AT&T, for its part, continued to advocate for moving the CBRS system to the 3.1-3.3 GHz band – spectrum the Defense Department has been reluctant to open up to the wireless industry – and auctioning off the current CBRS band for exclusive, high-power use. 

John Deere, the agricultural equipment manufacturer, and some utility companies were also on board with increasing power levels. They said their private networks would simply need less physical infrastructure.

The opposition

A coalition of eight consumer advocacy and public interest groups, including New America’s Open Technology Institute, Public Knowledge, the Benton Institute and others said it “strongly opposes” proposals to increase power levels. They said the move would lead to unworkable interference for general access users, stifling the variation in use cases the arrangement was designed to foster.
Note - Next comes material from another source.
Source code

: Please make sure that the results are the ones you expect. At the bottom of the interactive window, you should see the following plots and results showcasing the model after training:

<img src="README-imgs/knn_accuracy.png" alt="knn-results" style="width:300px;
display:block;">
“Our groups believe the Commission risks snatching defeat from the jaws of victory if CBRS becomes inhospitable to the majority of [general access] users and use cases, turning it into just another high-power band configured for the use of three or four big mobile carriers,” the coalition wrote.
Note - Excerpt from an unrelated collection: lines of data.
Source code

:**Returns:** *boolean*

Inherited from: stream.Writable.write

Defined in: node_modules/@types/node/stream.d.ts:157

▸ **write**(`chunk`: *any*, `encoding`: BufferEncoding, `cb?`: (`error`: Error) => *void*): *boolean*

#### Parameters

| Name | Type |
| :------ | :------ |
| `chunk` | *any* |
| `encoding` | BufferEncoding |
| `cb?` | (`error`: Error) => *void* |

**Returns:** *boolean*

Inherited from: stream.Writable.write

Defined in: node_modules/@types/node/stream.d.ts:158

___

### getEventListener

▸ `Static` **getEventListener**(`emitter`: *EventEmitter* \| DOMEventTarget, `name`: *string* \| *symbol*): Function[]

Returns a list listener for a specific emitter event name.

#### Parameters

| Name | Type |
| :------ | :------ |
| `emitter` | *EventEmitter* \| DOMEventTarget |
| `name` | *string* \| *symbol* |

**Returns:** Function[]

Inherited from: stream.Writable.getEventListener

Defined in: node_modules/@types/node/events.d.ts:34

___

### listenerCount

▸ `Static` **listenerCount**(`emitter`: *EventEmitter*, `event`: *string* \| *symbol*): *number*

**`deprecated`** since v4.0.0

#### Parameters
The group added that the move could reverse the smaller protection areas from this summer and undermine the Defense Department’s trust in the FCC. The changes were premised on interference modeling that assumed the current, lower power levels and were the result of collaboration between the FCC, DOD, and NTIA.

That would all be set back if “the FCC unilaterally seeks to impose the risk of high power levels in CBRS,” the group wrote. Lockheed Martin, the major defense contractor, chimed in with a similar comment

Cable companies and wireless broadband providers, both of which use CBRS to provide either mobile or fixed service, also advised against higher power in the band.

“WISPA members should not be required to replace existing, relatively new equipment and purchase and deploy expensive high-powered base stations such as those used by mobile carriers in order to maintain their service areas,” the wireless ISP association wrote.